After Blois we drive down through the centre of France, sometimes for just a couple of hours at a time and occasionally managing a slightly longer stint. We generally wake up slowly and only manage – frustratingly – to get going around noon. Once or twice with a lot of effort we’ve managed a slightly earlier start. There are always jobs to be done; water to be filled up, loos to be emptied, beds to be taken down and put away, children to entertain and food to be cooked. Due to extreme cold and wet, we have really only ventured out for the odd mooch. We don’t stray far from our little home; we’re not in the lingering phase of our journey yet, we’re compelled at the moment to keep moving.

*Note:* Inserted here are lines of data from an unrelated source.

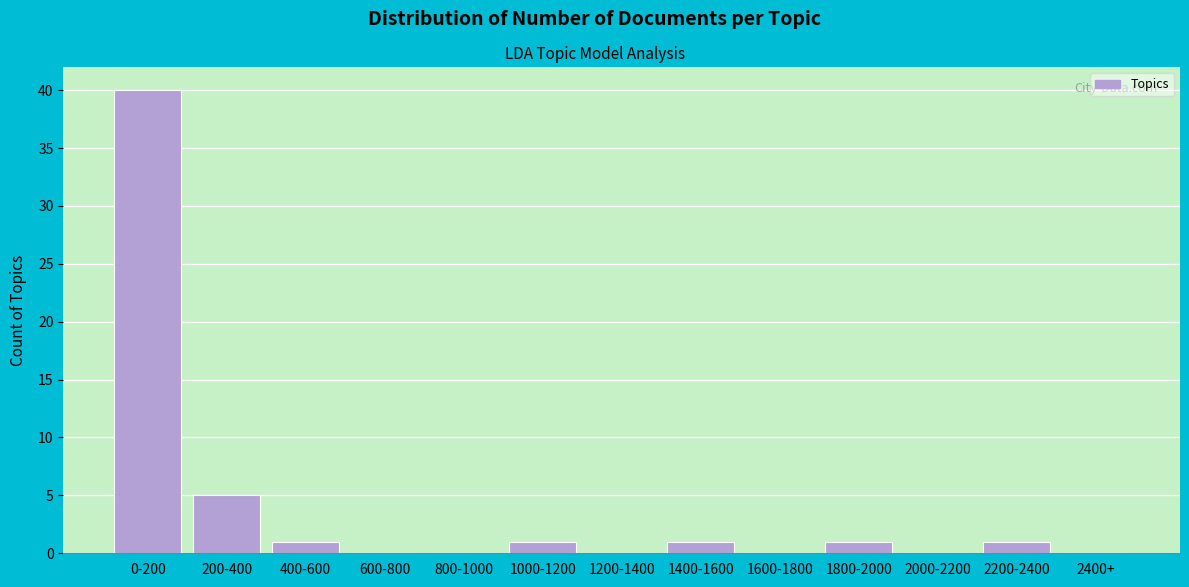

Reading right to left, transcribe all the data shown in this chart.

2400+=0	2200-2400=1	2000-2200=0	1800-2000=1	1600-1800=0	1400-1600=1	1200-1400=0	1000-1200=1	800-1000=0	600-800=0	400-600=1	200-400=5	0-200=40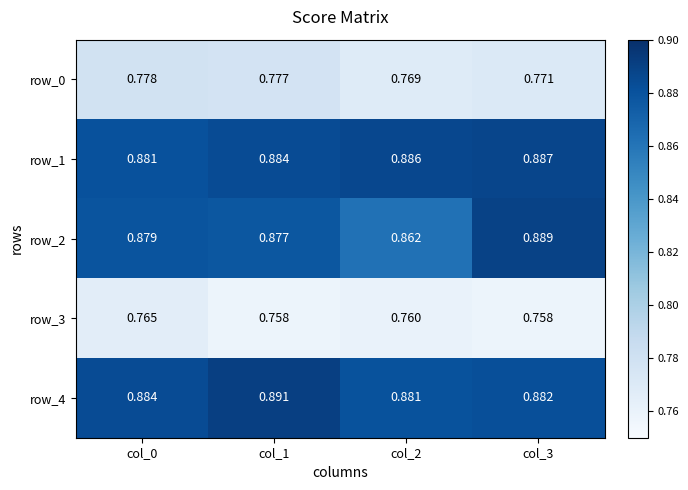

Count the row_4 values in the range 0 to 1.

4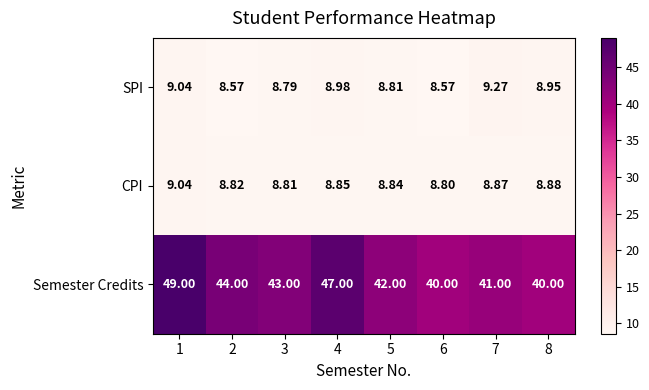

Rank the series at 4 from lowest to highest value.

CPI, SPI, Semester Credits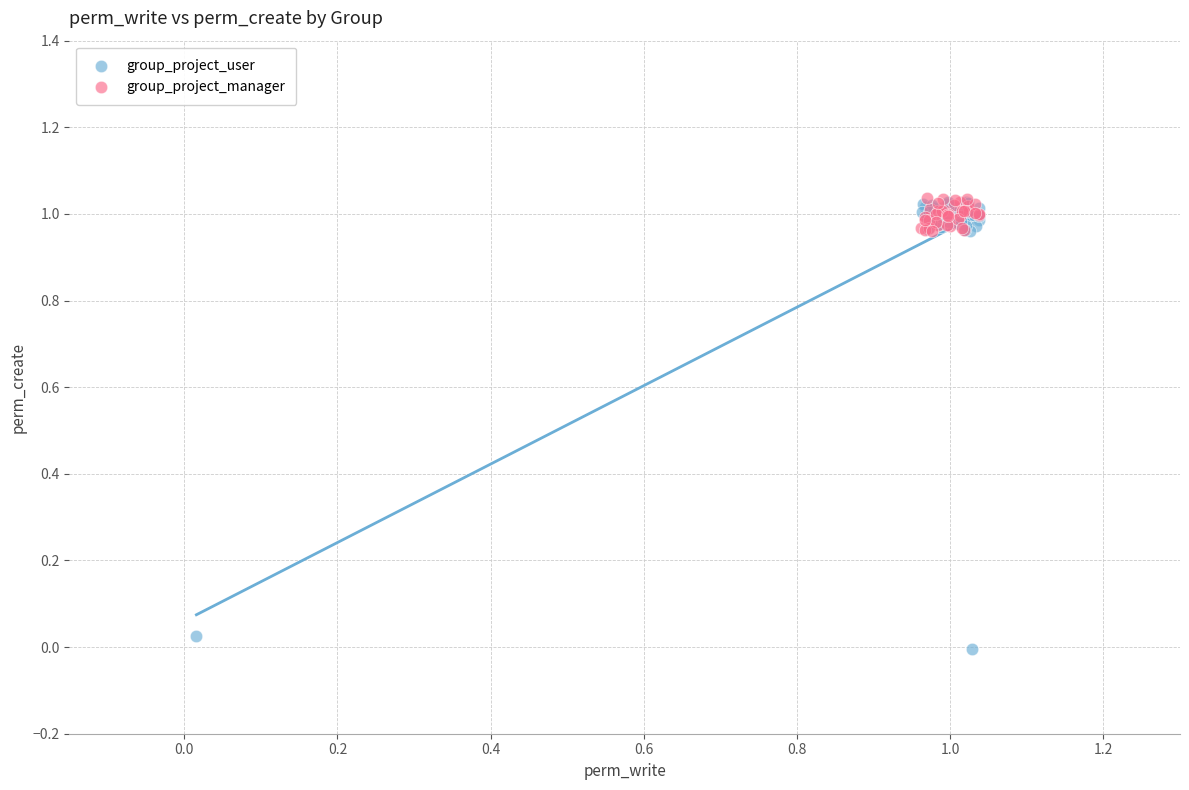

Which series reaches the minimum Y coordinate?

group_project_user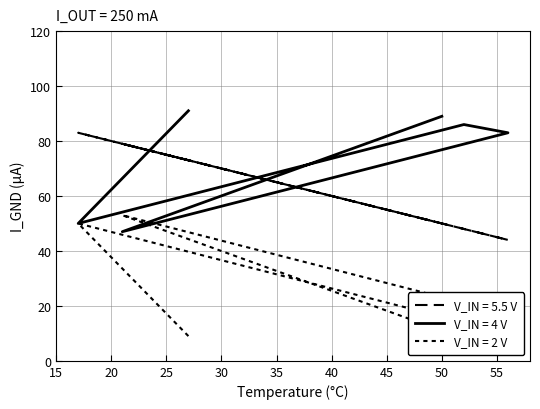

What is the label of the 5th point from the right?

17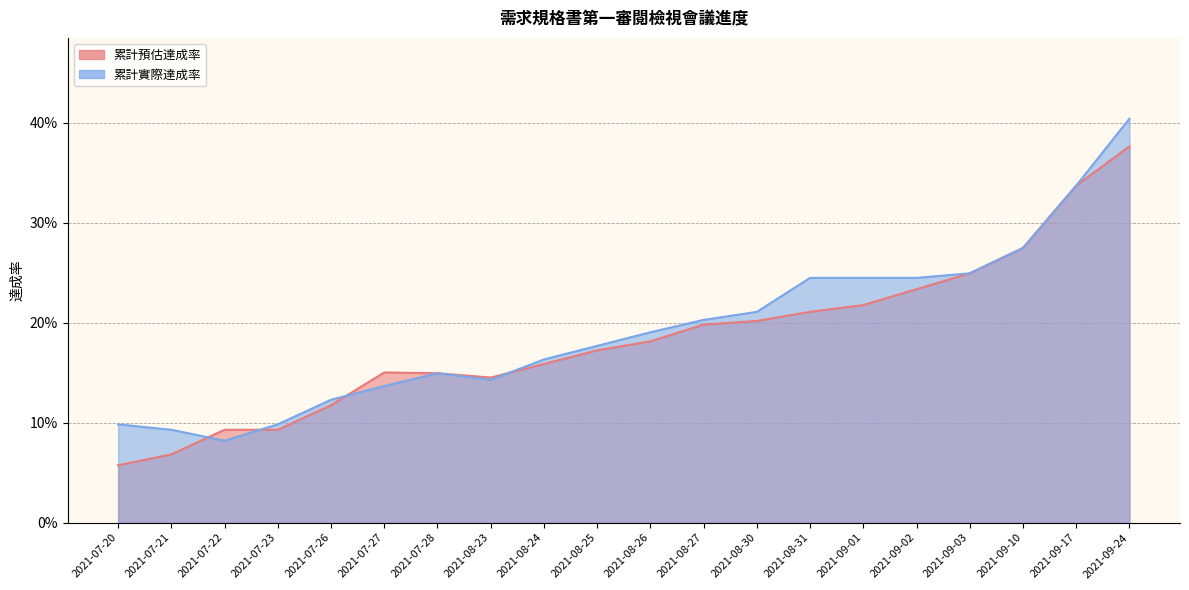

What is the value of the 累計預估達成率 point at the 9th from the left?

0.2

The changing landscape is a constant source of interest to us adults. From flat, vast expanses of land dotted with sparse trees hung with spherical blobs of what looks to be mistletoe, to gradually more undulating fields, then to thickly wooded hills. The character of the buildings changes with the land but they are always beautiful; constructed of stone, hung with painted wooden shutters and always with an eye for the aesthetic. Each little town is immaculate and arranged around a central square, invariably containing a place of worship and a collection of trimmed trees. These trees have fascinated me since we first saw them, they’re obviously mature but kept to a few stubby boughs. Their branches are clipped close to these central stumps; oddly stunted, like hands with their fingertips missing. I assume that in the spring they will put forth a flush of whippy new growth and I hope that I get a chance to see them looking more unfettered.

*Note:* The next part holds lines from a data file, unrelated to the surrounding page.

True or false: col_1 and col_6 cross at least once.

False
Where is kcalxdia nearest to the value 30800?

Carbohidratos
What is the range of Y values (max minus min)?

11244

Along our route we also see plenty of chateaus, each one with turrets to rival anything Disney could dream up. They are impossibly romantic; chalky walled palaces, relics of another age nestling like half forgotten fairytales amongst the trees.
Particularly lovely are the custard yellow towns of the Dordogne or ‘Doydoyn’ as Monty calls it. In the midst of our bleak flit south they have provided some warmth and charm when it was most needed. Often these little ochre communes cling to the hillsides snugly and though they are mostly closed for the winter (obviously) they offer a glimpse of cheerier times ahead. We stop at one of them, Lez Eyzies, to explore some of the cave art of the area and are grateful for the helpful tourist information woman (I’m fairly sure we are the only people she’s spoken to all month) who calls the staff at Grotte Font de Gaume to ask them to wait for us and points us to our first proper campsite. This little farm, although difficult to find, provides me with my first hot shower since leaving England.
As we continue South we come to classic French tree-lined roads and the houses seem to space themselves further from one another. We see the odd palm tree and plenty of prune shops. The light changes subtlely and the evening skies become altogether more promising. Naively, we start to feel like we have passed to the other side of winter.